Un problème pour les cours d’appel comme celles de Dijon, Pau, Versailles, Nîmes, Rennes, Agen, Poitiers ou encore Bourges, dont le ressort est à cheval sur plusieurs régions administratives… Car autour de ces juridictions se sont développés de véritables écosystèmes, à commencer par les universités qui entretiennent généralement des liens étroits avec elles. Les impacts économiques locaux pourraient donc être importants, comme l’ont rappelé Marc Le Fur et Jean-Paul Mattei. Si on ajoute à cela les fermetures d’écoles, d’hôpitaux et bientôt de lignes ferroviaires – sans pour autant mélanger tous les sujets, ont-ils précisé – il est normal que les députés, en leur qualité d’élus locaux, s’inquiètent de la réforme de la carte judiciaire. En outre, pour Marc Le Fur, « les députés se doivent (…) d’éviter un éloignement de la justice de nos concitoyens, éloignement qui serait préjudiciable à la proximité de la justice à laquelle nous sommes tous attachés ».

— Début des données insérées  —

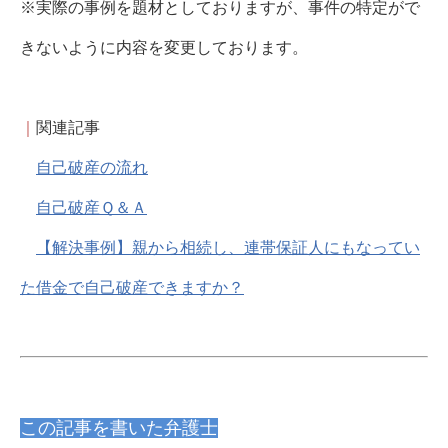
※実際の事例を題材としておりますが、事件の特定がで
きないように内容を変更しております。
｜
関連記事
自己破産の流れ
自己破産Ｑ＆Ａ
【解決事例】親から相続し、連帯保証人にもなってい
た借金で自己破産できますか？
この記事を書いた弁護士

Sans être opposés à une amélioration du fonctionnement de la justice, les députés regrettent la méthode employée par la Chancellerie. « Prendre une réforme par l’angle d’une carte judicaire, on peut s’étonner de ce choix », a souligné Jean-Paul Mattei, tandis que plus tôt, Jérôme Gavaudan s'interrogeait : « Pourquoi réfléchir sur la base de la carte administrative et non de bassins économiques ? ».

Anticiper pour ne pas subir

Les députés Marc Le Fur et Jean-Paul Mattei ont donc décidé de constituer un « groupe informel transpartisan » et de solliciter un rendez-vous auprès de la ministre de la Justice, accompagnés des institutions représentatives des avocats, pour lui faire part des inquiétudes locales, sans attendre d’être mis devant le fait accompli.

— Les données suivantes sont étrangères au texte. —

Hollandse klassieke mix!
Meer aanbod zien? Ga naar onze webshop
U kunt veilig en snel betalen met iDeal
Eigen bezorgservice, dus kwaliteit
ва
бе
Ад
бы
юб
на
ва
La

« Nous avons une volonté de dialogue, mais qui commence par un rapport de force », a lancé Marc Le Fur. Nous souhaitons poser des questions et obtenir des explications : « nous ne voulons pas d’une loi générale et ensuite de décrets qui traduiront dans la géographie, en quelque sorte, cette nouvelle carte ». Une démarche à l’image de la journée de mobilisation des avocats et des magistrats le 15 février dernier (sur ce point, voir notre article du 20/01/18 : « Assemblée générale du CNB : oui à une réforme de la justice, non à la précipitation ! »).

En effet, à l’instar des institutions représentatives des avocats, les députés estiment qu’il n’y a eu jusqu’ici aucune concertation, contrairement à ce que soutient la garde des Sceaux. Certes des rapports ont été remis le 15 janvier dernier, avec un certain nombre de propositions, mais ils ne reflètent que des auditions et des consultations, a souligné Jérôme Gavaudan. La concertation effective commencera lorsque la Chancellerie aura fait part des propositions qu’elle a retenues. Ce qu’elle aurait dû faire avant le 15 février, conformément au calendrier fixé par la garde des Sceaux elle-même (sur ce point, voir notre article du 01/02/18 : « AG de la Conférence des bâtonniers : les avocats unis face aux futures réformes »), date à laquelle son directeur de cabinet s’est engagé à remettre une réflexion écrite avant la fin du mois… soit d’ici une semaine. Un délai a priori difficile à respecter, d’autant que Nicole Belloubet avait également annoncé que le projet de loi serait présenté à la mi-mars au Conseil des ministres. Ce qui implique que le Conseil d’État l’ait préalablement examiné.

Le calendrier semble aujourd’hui intenable et permet de nourrir toutes les inquiétudes, a déclaré Marie-Aimée Peyron : la Chancellerie va-t-elle reporter la date ? A-t-elle finalement déjà préparé un texte ? Ou compte-t-elle tout faire passer par voie de décret ? Toutes les options sont possibles...

En unissant leurs forces, députés et avocats espèrent bien peser dans le débat et obtenir des réponses, pour éviter que « la carte judiciaire soit retaillée par des comptables, pour des raisons budgétaires, ou en raison du simple fait qu’il y a moins de ressources humaines » pour la Justice, comme l’a déclaré à plusieurs reprises Christiane Féral-Schuhl, présidente du Conseil national des barreaux, qui était associée à cette réunion mais n’avait pu se libérer.